Of all the cuisines native to the Americas, Mexican is probably the most famous on the world stage. And it’s easy to see why: Mexican food is distinctive and unique in the world, making use of tons of ingredients that are uncommon in other cuisines. It’s also usually quite recognizable: Mexican food just looks different, taking forms and shapes uncommon around the world. But its unique ingredients are surely its most important feature.
The cornerstone and most important ingredient of Mexican food is corn, or maize. As the major food grain in the area, corn and cornmeal have formed the backbone of Mexican cuisine since Pre Hispanic times. Ancient Mesoamericans developed the nixtamalization procedure to help process the raw corn. In this process, the corn is mixed and soaked with lye, which transforms its chemical structure, breaking it down and making it more readily digestible and nutritious. In fact, nixtamalization is actually very important for people who get most of their calories from corn. Without this process, the corn lacks essential vitamins, and in extreme cases, such as those of 19th century poor peasants in Italy, relying on un-nixtamalized corn for a majority of calories can lead to vitamin deficiencies and even starvation.

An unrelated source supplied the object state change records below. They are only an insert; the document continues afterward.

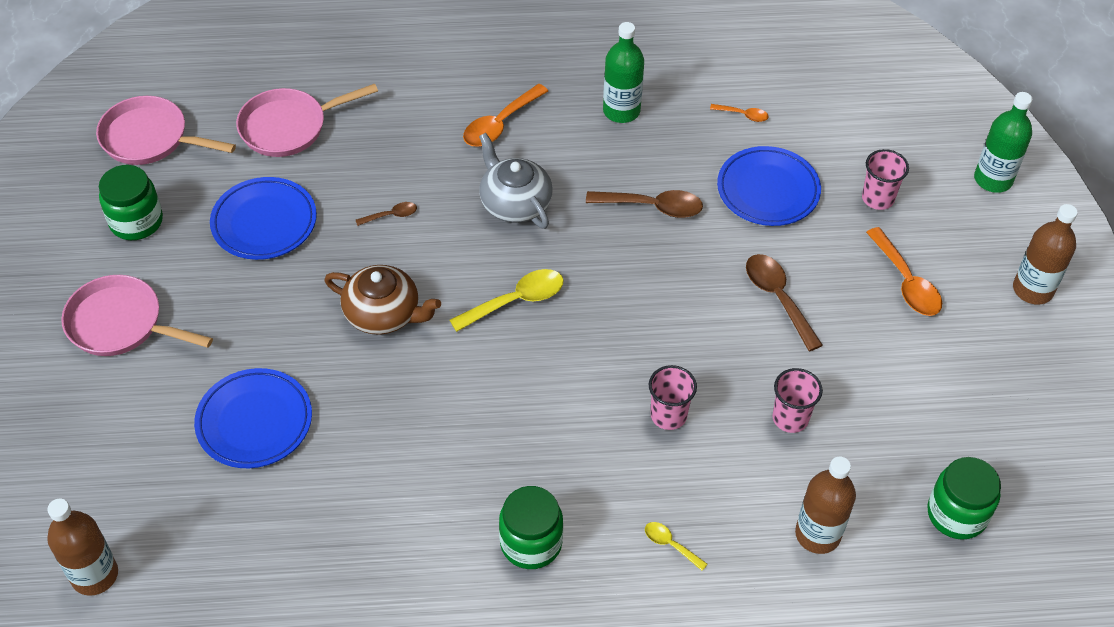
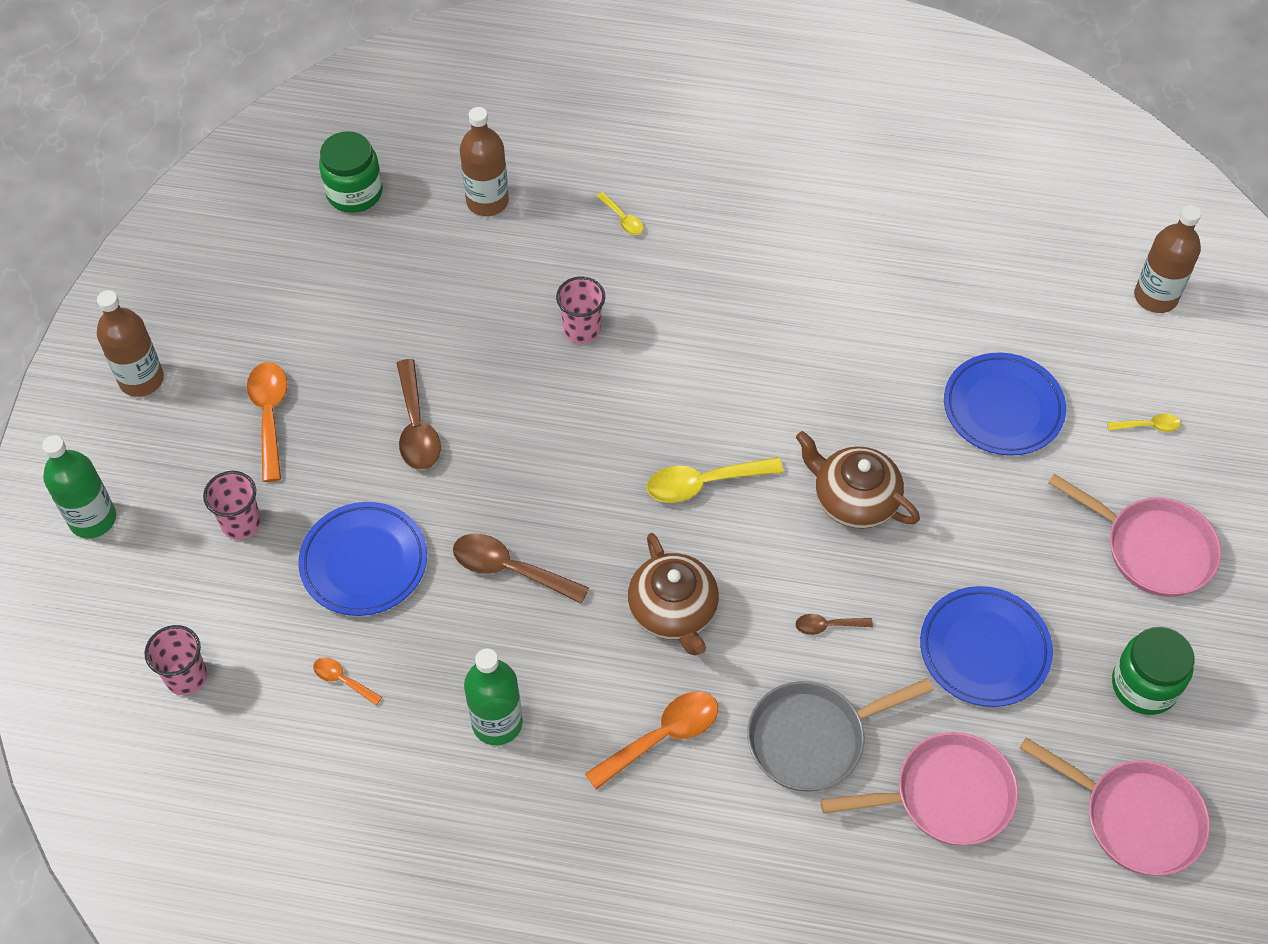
camera: 165 degrees left, 5 degrees up
grey teapot [479,133,553,229] -> brown teapot [628,533,719,655]
green jar [499,486,563,569] -> none
pink cup [772,368,823,433] -> pink cup moved to [145,625,207,695]
none -> grey pan [747,678,933,792]
none -> yellow spoon [1107,414,1181,432]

The second most important and distinctive ingredient found in Mexican food is definitely the chili pepper. This special plant was domesticated in the area, and in Mexico, dozens or even hundreds of varieties can be found, from tiny, spicy round peppers to the lantern-shaped, fiery hot habanero, to the green workhorse of the jalapeño to the perfectly mild bell pepper—these are all one species. Mexicans use all of these chiles, and also prepare chiles dried for chili powder, stuffed for chiles rellenos, and smoked for chipotle. Truly a powerful ingredient.

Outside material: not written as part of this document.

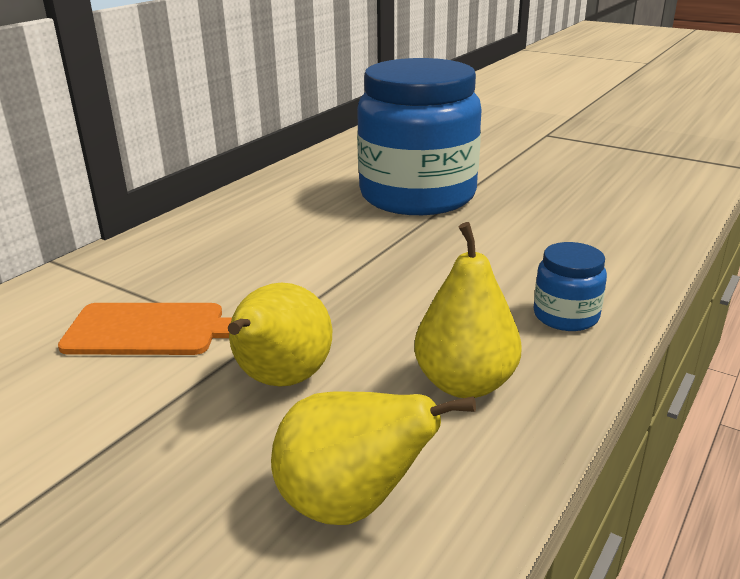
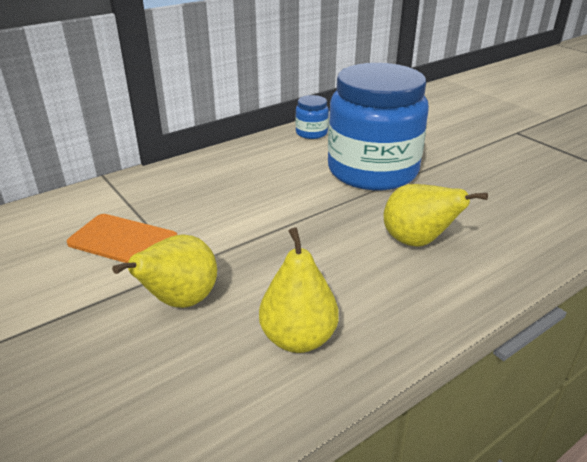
camera: 20 degrees right, 5 degrees up
yellow pear [271,391,476,525] -> yellow pear moved to [384,184,488,247]
blue jar [533,242,607,331] -> blue jar moved to [295,95,329,139]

Easy chicken quesadillas recipe
Fun fact: though today quesadillas are almost universally enjoyed with cheese, the original dish did not feature cheese, because there was no cheese in Pre Hispanic Mexico. The similarity to the Spanish word for cheese, “queso,” is entirely coincidental. Whatever we’re calling them, quesadillas a fantastic snack, appetizer, or main course, and making them couldn’t be easier. Simply chop your ingredients and assemble, then fry them a bit until the cheese melts! Serve it with some salsa and maybe a little guacamole and you’re in cheesy, melty heaven!
Chicken flautas recipe
Flautas are tiny rolled tacos that are stuffed with chicken and deep fried until crisp. They’re served with sour cream, cheese, and shredded lettuce as a type of finger food. Crisp, chewy, and greasy, these are perfect for dipping into salsa, sour cream, and guacamole. They’re also fun: the word “flauta” is Spanish for flute; these little finger foods are named after their shape. These easy Mexican flautas come together in a flash and are perfect as an appetizer or snack for your guests.
Beef fajitas recipe
Fajitas have to be one of the flashiest Mexican dishes around. Beef, onions, and bell peppers are fried together and spiced with cumin and chili, then wrapped in soft flour tortillas. This brilliant beef fajitas with peppers and onions recipe comes together in a flash!
Chicken taquitos recipe
What do you eat when you’re not hungry enough to eat a whole taco? It’s time to reach for the taquitos. Slightly smaller than a taco, these rolled treats are crunchy and juicy in all the right ways. Pure white chicken breast is stewed in a special, spicy tomato sauce, then shredded. Each taquito is stuffed with a mixture of chicken and cheese and then deep fried until golden brown. Once you’re finished, stack them attractively on a platter and serve with sides like salsa, sour cream, and guacamole. These chicken taquitos will make the perfect appetizer platter for your next margarita night!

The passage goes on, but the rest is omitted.